Your tasks:
1/ In the hyperoxaluria case text, what did genetic testing reveal in the 26-year-old patient?
2/ Reproduce the hyperoxaluria case text from "The significance of" up to and including "in pediatric populations.".
3/ List every sign or symptom that the hyperoxaluria case text gives for the 3-month-old infant.

Selected passage:
# # # # # # #

Primary Hyperoxaluria-1: A Pediatric Presentation
The first case revolves around a 3-month-old male infant exhibiting loose stools; reduced oral intake; decreased activity; edema; and a peeling rash on the cheeks, lips, and genitalia. This clinical presentation prompted a investigation, revealing bilateral hyperechoic kidneys with increased cortical echogenicity on kidney ultrasound and diffusely calcified renal cortices on computed tomography scan. The subsequent renal biopsy confirmed the diagnosis of “oxalate nephropathy,” and genetic testing pinpointed the deficiency of alanine:glyoxylate aminotransferase, defining it as PH1.

The significance of this case lies not only in the rarity of PH1 but also in the urgency it imparts for early diagnosis and intervention. The child underwent conservative management initially, followed by peritoneal dialysis and eventual transition to intermittent hemodialysis. This underscores the critical role of prompt recognition and a multi-disciplinary approach in mitigating the devastating effects of PH1, particularly in pediatric populations.

Primary Hyperoxaluria-2: Navigating a Lifelong Challenge
The second case report centers around a 26-year-old male with PH2, a less common variant characterized by glyoxylate metabolism alterations. The patient’s journey with PH2 began in childhood, marked by recurrent nephrolithiasis that eventually culminated in ESRD. Genetic testing became instrumental in unraveling the underlying cause, revealing a heterozygous missense variant in the GRHPR gene.

# # # # # # #

[Transcribed page contents]
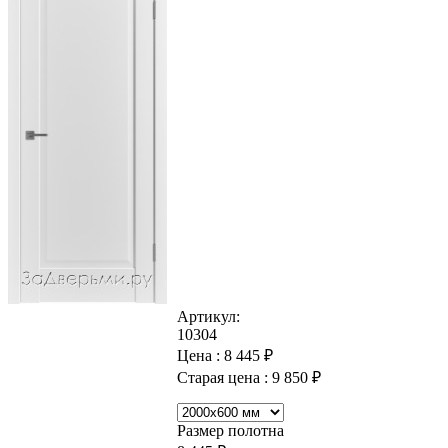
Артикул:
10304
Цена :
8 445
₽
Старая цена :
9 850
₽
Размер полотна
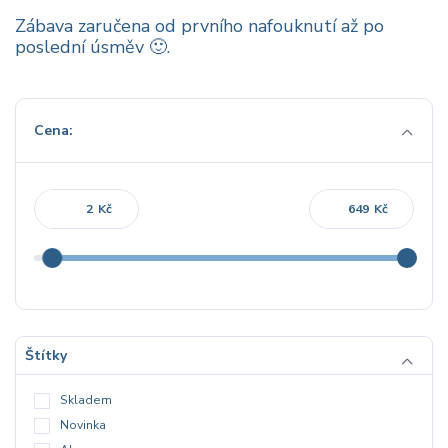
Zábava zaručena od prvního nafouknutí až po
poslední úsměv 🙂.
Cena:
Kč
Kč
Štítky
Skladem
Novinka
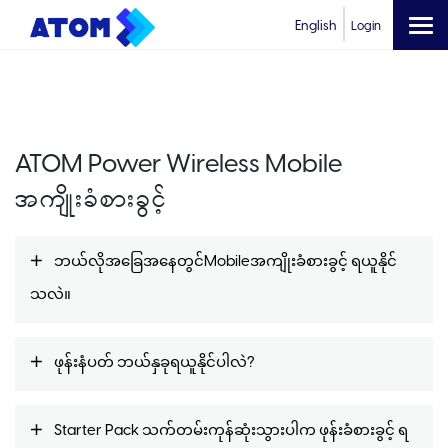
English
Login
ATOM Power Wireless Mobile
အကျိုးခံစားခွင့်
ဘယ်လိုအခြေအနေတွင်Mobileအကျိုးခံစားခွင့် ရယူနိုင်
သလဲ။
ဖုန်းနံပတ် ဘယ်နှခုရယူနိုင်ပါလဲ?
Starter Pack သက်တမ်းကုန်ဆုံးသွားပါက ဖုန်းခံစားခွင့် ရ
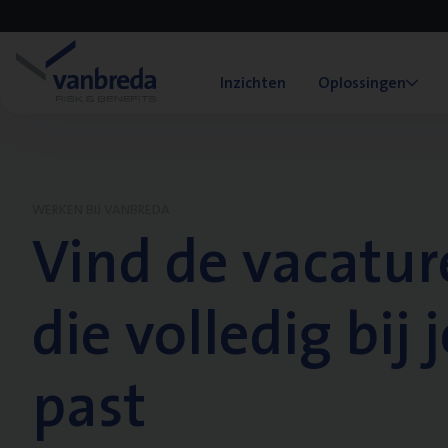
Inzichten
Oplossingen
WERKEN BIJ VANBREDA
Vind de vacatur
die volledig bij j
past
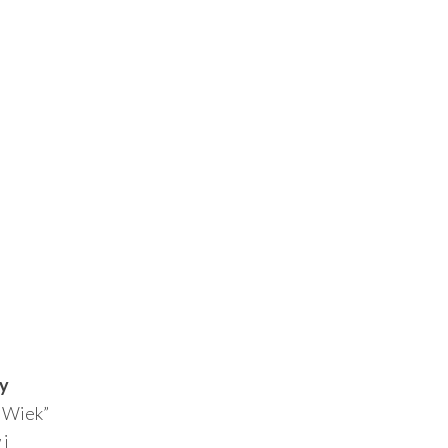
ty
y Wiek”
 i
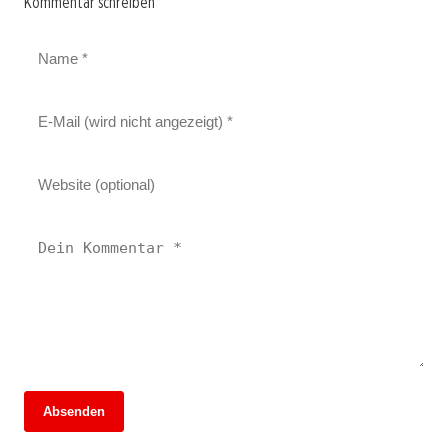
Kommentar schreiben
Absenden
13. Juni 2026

# # # # # # #

Solved tasks:
1/ A heterozygous missense variant in the GRHPR gene.

2/
The significance of this case lies not only in the rarity of PH1 but also in the urgency it imparts for early diagnosis and intervention. The child underwent conservative management initially, followed by peritoneal dialysis and eventual transition to intermittent hemodialysis. This underscores the critical role of prompt recognition and a multi-disciplinary approach in mitigating the devastating effects of PH1, particularly in pediatric populations.

3/
- Loose stools
- Reduced oral intake
- Decreased activity
- Edema
- A peeling rash on the cheeks, lips, and genitalia